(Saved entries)
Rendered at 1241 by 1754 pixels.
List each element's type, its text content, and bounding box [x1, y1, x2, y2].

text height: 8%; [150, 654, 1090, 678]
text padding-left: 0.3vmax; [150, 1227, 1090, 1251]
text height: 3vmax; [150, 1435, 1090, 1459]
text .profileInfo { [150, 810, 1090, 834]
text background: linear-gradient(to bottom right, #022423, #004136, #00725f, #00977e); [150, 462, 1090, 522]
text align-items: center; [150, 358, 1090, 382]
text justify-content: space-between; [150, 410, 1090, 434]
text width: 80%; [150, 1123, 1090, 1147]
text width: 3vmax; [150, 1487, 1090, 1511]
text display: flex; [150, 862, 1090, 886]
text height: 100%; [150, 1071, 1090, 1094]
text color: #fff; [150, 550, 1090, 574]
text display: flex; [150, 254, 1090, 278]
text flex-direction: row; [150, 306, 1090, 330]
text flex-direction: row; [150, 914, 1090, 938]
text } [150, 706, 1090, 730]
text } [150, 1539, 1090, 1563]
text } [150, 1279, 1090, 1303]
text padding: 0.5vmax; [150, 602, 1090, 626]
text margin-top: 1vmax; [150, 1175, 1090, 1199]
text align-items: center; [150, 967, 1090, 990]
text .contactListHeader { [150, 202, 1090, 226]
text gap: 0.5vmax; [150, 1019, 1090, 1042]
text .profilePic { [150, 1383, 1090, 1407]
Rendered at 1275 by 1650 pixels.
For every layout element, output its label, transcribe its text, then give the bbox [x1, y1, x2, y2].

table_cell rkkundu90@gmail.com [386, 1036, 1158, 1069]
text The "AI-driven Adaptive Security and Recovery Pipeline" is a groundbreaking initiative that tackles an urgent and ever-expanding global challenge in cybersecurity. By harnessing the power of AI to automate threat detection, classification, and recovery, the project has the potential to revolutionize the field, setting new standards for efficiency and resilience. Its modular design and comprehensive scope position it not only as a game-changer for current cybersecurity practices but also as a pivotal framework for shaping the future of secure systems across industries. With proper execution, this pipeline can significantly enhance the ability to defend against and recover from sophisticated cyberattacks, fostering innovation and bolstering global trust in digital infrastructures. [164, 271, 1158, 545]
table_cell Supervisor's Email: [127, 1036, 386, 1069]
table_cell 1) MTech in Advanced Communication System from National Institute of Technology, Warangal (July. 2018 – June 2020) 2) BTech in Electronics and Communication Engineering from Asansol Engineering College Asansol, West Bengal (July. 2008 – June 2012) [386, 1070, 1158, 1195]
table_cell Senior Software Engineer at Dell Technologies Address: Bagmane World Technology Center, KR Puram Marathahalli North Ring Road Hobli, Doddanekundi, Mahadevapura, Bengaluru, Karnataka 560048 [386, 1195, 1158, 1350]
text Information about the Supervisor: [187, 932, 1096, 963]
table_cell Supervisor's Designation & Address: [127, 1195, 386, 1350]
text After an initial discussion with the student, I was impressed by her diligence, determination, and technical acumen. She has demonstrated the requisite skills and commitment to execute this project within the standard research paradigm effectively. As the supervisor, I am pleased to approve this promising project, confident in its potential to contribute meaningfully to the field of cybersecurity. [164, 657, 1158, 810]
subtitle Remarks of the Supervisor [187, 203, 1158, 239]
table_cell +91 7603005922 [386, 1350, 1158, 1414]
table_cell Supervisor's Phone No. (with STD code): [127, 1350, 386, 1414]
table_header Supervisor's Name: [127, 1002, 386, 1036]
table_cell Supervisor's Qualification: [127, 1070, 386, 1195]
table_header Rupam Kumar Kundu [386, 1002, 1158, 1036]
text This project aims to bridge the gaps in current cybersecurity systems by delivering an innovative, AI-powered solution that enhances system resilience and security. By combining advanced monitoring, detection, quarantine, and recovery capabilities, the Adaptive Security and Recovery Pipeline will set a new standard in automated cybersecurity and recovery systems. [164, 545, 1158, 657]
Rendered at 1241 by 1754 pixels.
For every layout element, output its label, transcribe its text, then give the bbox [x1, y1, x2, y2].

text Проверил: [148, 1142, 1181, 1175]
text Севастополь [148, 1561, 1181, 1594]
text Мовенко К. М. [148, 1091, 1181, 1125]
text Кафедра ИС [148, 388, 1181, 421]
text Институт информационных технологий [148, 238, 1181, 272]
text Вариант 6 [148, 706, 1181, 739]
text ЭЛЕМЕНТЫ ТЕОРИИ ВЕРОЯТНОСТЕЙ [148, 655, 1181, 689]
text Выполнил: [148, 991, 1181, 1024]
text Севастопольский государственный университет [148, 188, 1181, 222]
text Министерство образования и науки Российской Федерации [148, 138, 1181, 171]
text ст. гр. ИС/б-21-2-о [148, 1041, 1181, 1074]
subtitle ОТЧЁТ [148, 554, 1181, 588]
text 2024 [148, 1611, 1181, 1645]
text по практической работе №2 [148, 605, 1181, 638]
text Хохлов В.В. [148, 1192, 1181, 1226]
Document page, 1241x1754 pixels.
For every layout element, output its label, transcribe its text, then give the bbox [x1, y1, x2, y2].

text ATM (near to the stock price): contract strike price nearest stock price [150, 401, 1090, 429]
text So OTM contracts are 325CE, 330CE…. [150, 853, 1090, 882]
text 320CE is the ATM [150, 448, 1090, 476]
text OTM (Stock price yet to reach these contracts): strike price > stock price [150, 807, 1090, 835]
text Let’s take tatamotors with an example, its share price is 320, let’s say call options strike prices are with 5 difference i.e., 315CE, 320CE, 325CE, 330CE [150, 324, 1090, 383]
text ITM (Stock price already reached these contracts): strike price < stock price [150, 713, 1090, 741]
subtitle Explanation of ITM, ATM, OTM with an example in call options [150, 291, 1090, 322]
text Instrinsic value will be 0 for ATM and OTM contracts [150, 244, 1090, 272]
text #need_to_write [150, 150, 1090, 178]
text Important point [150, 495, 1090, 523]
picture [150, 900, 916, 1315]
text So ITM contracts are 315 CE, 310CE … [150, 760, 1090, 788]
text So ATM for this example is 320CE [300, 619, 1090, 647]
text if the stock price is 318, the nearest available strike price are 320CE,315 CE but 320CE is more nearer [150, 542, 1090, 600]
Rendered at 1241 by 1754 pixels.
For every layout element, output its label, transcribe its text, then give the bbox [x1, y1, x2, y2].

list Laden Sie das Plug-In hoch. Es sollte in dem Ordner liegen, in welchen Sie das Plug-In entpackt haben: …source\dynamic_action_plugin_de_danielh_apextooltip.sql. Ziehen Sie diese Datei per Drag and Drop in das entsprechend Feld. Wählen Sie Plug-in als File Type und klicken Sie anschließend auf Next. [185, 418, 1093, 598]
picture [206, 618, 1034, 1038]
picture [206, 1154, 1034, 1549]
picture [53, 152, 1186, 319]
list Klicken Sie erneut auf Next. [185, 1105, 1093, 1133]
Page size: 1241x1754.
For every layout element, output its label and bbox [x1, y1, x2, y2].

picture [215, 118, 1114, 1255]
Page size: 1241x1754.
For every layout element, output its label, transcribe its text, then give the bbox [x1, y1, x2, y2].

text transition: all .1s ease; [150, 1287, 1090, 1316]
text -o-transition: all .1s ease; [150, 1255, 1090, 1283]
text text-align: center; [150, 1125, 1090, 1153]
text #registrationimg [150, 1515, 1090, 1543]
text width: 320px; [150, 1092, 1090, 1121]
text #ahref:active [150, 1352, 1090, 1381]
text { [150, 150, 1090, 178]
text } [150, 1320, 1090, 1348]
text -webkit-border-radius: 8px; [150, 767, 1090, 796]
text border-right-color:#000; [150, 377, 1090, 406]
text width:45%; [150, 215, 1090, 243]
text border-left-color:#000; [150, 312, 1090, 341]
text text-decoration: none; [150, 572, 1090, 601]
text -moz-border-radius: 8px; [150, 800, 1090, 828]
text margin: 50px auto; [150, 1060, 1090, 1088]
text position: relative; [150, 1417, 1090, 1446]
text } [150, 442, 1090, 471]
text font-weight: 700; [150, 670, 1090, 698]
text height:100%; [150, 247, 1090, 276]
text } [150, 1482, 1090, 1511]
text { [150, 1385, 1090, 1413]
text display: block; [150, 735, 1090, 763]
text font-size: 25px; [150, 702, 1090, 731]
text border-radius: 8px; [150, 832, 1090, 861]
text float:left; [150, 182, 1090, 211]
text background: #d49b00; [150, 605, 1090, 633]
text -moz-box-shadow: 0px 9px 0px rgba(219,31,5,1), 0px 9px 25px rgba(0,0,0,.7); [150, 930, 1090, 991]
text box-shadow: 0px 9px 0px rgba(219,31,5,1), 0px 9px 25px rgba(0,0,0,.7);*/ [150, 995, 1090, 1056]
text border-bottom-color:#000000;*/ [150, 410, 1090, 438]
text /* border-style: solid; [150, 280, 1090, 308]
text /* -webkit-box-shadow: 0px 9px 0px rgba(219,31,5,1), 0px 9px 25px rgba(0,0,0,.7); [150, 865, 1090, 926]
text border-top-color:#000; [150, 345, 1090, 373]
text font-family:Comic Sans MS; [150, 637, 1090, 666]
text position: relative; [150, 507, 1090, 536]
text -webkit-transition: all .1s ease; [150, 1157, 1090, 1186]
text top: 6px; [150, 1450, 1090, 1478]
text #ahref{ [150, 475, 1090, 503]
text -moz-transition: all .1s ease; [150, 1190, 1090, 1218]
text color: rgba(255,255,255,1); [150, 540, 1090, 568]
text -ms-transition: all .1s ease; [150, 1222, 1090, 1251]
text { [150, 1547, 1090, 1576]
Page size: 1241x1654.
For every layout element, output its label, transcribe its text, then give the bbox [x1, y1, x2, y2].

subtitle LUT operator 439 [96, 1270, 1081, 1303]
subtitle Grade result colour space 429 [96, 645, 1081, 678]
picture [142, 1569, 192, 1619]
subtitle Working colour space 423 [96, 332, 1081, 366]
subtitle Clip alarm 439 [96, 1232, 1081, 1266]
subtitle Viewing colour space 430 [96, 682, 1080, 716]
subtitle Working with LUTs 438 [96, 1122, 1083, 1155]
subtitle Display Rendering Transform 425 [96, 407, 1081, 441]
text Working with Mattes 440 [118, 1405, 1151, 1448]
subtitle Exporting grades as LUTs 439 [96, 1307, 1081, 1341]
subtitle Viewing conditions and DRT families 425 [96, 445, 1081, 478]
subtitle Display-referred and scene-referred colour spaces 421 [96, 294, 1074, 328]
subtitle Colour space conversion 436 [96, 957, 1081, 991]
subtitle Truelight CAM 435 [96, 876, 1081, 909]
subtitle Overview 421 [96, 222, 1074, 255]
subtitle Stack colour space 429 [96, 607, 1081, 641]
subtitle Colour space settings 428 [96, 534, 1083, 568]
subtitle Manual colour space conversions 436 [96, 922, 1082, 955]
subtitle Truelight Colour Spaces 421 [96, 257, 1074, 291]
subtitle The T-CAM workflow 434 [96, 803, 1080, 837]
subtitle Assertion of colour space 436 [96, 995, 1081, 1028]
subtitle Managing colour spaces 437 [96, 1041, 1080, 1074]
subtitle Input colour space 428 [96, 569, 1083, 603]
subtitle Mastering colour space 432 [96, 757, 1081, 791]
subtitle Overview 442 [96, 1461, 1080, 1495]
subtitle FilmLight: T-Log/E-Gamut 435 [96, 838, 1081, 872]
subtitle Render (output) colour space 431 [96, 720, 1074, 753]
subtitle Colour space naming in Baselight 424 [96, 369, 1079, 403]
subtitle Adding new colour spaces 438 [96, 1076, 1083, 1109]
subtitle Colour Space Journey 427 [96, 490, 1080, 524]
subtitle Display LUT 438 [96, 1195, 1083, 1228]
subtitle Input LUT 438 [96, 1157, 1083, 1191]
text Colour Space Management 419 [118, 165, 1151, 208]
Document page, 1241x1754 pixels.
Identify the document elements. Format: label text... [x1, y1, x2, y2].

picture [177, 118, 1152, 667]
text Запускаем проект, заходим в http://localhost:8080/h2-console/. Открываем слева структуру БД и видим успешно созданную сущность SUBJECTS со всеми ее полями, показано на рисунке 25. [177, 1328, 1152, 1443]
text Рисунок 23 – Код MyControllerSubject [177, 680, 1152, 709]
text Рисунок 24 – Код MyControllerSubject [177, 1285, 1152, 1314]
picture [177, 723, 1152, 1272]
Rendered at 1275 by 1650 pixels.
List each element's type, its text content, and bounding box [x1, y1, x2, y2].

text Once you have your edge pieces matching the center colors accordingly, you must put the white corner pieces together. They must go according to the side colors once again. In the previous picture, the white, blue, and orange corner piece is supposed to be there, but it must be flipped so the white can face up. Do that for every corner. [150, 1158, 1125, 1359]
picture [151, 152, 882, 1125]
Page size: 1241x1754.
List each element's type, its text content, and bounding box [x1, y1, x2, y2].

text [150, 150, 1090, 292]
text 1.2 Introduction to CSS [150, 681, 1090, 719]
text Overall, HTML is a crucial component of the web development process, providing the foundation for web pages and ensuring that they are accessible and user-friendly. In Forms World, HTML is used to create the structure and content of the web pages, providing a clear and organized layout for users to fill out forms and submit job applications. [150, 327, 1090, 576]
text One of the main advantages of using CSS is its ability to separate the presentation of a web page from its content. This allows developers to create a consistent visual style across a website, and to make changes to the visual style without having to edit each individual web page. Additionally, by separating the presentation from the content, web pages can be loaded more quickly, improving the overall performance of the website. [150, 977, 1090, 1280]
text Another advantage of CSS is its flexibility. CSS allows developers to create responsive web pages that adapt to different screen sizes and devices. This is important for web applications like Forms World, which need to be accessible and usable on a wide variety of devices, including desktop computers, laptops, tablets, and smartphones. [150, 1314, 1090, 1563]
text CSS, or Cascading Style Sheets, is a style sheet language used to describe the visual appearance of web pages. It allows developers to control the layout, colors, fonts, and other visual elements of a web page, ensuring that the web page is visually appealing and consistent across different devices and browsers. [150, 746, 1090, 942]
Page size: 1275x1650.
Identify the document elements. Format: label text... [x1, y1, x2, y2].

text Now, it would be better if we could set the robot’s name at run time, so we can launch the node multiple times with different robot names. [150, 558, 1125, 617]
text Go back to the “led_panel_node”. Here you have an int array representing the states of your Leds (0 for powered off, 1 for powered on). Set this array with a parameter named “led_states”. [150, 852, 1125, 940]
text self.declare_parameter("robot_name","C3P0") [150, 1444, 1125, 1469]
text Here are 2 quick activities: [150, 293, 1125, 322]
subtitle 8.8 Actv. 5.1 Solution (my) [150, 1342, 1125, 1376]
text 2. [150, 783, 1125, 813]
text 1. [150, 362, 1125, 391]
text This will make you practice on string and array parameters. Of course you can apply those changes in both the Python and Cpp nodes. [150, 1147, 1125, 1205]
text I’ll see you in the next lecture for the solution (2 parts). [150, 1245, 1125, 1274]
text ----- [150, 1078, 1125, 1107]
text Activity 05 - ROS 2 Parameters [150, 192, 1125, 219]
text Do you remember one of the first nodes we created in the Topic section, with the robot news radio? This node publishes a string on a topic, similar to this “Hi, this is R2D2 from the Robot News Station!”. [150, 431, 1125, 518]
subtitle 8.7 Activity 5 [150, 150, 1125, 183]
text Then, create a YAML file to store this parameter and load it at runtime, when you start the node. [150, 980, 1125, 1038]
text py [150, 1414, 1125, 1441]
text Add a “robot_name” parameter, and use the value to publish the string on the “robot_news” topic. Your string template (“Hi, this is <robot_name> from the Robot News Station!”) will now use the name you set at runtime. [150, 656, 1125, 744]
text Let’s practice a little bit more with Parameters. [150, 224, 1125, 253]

**Assigned task:**
Match on "ahref": copy every line in the records that has it.

**Written reply:**
text #ahref:active [150, 1352, 1090, 1381]
text #ahref{ [150, 475, 1090, 503]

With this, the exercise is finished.